Erzgebirge Wooden Folk Art
The Erzgebirge and Its Traditions
The Erzgebirge (literally "Ore Mountain") region lies between Dresden and the Czech border in the former East Germany. It is a beautiful, low mountain range, once densely wooded and rich in metals. Silver was discovered there in the 12th century, and tin two centuries later. Each discovery brought a great influx of settlers to the region, and for hundreds of years it was mining and its relative industries that supported the area's economy.
By the 18th century, however, it had become obvious that the supply of ore was dwindling. It is natural that, in seeking to supplement their incomes, the miners and their families looked to the Erzgebirge's other main resource: wood. The abundant forests that had supplied timber for the mineshafts now supplied the materials for Holzhandwerk, or woodworking. Plates, utensils, spindles, and buttons were among the first items to be manufactured, but it was toys that proved most successful.

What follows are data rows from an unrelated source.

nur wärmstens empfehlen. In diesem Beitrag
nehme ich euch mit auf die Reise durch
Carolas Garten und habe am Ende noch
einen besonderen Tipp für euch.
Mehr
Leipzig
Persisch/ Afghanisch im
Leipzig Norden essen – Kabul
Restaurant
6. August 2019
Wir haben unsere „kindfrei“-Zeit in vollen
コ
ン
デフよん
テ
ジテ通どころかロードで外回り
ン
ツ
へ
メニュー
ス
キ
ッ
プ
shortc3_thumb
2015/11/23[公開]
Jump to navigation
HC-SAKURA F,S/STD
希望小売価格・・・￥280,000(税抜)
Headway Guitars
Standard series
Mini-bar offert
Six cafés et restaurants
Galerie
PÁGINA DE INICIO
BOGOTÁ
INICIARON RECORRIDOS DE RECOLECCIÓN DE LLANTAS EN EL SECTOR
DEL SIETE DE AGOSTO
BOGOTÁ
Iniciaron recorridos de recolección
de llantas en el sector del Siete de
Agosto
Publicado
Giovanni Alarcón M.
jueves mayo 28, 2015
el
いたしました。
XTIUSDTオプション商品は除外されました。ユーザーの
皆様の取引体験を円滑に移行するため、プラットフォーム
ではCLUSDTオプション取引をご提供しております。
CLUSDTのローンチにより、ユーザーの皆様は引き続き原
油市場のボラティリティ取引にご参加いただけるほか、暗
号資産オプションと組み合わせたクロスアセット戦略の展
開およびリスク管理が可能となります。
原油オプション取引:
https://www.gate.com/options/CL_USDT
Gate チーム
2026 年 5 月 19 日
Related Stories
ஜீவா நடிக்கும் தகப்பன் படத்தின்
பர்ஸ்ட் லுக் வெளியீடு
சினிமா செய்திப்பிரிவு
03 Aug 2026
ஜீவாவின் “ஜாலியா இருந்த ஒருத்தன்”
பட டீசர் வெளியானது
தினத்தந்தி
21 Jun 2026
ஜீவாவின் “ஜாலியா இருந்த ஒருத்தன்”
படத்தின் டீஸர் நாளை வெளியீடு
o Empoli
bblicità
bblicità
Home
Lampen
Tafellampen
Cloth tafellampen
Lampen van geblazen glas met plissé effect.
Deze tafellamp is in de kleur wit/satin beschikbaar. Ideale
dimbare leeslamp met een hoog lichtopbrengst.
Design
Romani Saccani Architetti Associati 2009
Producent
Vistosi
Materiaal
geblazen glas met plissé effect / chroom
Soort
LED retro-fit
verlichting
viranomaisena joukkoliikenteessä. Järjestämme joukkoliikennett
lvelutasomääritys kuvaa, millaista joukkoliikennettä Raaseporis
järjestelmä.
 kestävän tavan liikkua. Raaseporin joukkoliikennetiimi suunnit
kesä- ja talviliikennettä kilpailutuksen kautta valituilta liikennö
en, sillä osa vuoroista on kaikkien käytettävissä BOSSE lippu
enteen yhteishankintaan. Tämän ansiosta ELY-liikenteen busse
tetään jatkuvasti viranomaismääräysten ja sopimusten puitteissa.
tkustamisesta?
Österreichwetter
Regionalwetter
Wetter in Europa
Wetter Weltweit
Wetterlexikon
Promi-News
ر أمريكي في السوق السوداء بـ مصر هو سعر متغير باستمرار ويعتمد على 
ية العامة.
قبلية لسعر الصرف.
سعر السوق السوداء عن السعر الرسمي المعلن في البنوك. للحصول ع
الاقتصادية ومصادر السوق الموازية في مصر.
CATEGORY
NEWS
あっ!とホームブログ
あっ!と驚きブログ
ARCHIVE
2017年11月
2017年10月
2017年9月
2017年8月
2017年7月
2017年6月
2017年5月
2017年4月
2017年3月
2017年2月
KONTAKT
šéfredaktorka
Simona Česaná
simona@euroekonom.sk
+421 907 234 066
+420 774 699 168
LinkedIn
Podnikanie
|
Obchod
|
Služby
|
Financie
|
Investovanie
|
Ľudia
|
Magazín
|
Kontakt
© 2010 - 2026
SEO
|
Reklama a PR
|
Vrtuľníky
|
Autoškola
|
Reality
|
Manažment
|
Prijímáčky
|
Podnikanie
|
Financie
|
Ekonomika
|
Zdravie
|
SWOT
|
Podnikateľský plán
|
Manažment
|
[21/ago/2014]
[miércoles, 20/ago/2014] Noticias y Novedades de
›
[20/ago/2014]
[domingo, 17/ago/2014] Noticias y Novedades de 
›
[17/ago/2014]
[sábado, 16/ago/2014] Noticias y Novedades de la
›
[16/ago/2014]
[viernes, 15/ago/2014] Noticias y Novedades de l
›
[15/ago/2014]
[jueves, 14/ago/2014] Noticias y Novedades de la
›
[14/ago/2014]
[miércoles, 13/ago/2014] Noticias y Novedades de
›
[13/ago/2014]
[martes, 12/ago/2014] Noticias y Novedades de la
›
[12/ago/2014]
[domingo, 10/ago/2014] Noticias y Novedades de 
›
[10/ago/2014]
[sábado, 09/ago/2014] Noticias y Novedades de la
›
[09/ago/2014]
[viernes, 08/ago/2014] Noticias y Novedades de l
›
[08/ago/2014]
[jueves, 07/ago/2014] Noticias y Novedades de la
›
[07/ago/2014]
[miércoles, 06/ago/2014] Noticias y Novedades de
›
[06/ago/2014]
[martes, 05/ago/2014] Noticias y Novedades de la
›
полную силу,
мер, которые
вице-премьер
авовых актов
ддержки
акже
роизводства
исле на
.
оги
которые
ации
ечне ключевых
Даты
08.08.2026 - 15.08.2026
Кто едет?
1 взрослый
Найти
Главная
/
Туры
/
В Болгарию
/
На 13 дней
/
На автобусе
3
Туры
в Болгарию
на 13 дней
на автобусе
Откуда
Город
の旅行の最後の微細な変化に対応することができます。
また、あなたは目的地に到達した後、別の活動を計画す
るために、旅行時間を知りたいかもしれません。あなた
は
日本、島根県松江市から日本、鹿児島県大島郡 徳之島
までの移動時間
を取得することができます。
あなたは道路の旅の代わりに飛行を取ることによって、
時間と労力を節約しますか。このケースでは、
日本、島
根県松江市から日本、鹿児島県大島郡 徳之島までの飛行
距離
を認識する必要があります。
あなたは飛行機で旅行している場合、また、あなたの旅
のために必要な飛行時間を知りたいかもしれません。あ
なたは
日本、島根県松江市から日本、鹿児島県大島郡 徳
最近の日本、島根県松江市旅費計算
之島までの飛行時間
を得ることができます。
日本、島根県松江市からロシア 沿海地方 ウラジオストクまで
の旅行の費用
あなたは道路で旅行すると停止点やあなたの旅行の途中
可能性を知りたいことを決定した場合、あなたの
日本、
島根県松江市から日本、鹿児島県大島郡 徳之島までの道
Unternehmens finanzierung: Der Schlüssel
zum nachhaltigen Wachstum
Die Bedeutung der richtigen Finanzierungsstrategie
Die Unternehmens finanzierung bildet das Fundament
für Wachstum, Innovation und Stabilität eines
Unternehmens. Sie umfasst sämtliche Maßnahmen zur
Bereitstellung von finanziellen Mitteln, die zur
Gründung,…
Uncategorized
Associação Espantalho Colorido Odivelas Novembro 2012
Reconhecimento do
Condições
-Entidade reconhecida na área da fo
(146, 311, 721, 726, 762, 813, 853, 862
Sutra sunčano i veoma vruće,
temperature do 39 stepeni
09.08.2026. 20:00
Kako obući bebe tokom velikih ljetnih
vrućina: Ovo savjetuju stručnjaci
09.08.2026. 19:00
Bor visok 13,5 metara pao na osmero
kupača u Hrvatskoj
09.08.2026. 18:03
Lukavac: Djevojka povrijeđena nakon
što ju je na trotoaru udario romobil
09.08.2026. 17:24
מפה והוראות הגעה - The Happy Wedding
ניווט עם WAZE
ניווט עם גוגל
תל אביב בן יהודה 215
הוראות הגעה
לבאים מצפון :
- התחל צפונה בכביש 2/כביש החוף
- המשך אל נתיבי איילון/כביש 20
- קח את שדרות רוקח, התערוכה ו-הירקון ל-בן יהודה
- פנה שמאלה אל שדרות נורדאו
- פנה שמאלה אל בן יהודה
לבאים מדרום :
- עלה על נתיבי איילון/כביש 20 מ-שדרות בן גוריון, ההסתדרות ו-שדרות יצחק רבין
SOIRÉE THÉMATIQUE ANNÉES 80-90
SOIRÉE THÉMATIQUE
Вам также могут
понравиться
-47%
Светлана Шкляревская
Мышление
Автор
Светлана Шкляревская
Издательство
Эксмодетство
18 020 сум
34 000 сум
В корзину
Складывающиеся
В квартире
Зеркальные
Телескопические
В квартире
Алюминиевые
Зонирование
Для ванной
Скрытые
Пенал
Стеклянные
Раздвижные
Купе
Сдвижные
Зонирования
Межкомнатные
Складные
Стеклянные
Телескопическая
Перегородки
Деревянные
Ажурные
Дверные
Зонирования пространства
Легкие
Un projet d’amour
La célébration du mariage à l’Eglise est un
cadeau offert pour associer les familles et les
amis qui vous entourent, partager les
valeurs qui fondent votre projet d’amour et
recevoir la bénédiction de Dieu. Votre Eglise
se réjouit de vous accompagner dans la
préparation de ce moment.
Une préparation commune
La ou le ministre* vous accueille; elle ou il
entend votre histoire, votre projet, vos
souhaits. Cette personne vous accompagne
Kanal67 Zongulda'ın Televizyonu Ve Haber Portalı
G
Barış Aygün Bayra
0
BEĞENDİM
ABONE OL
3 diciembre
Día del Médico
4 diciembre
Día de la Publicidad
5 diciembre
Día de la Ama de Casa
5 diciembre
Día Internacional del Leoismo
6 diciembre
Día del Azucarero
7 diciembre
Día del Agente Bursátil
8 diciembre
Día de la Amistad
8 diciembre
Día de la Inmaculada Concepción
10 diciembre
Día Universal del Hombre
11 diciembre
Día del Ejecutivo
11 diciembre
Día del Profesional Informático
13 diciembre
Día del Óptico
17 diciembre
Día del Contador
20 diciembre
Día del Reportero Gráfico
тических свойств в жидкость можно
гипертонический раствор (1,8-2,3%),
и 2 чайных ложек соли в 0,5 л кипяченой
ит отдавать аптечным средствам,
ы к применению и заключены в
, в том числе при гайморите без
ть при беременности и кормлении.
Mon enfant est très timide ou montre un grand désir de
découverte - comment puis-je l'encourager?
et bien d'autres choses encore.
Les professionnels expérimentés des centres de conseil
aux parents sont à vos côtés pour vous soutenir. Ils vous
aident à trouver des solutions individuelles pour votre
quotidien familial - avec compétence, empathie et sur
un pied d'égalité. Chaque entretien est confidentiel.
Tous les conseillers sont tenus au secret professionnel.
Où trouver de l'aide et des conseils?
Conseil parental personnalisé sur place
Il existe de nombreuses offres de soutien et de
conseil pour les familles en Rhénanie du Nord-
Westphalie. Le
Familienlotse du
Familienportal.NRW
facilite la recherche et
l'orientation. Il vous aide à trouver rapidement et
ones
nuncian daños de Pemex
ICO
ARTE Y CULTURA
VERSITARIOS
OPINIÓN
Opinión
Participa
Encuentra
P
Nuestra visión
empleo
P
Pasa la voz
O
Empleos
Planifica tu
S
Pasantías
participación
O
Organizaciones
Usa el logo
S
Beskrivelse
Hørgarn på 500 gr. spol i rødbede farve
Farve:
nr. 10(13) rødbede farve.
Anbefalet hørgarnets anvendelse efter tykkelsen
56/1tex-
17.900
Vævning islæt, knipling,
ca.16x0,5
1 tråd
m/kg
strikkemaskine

The Erzgebirge region, and especially the town of Seiffen, soon became known as "Toyland" for the crafts that were produced But although mining was no longer central to the Erzgebirge's economy, it continued to inform the newer industry. To build and run the mines, some craftsmanship in wood was necessary, and therefore the change in professions was less drastic than one might think. Sources of energy employed in the mines were adapted to power the machines that the woodworkers developed for production. And artistically, the mining life came to be a significant and recurring motif in many of their creations, especially in the Christmas decorations.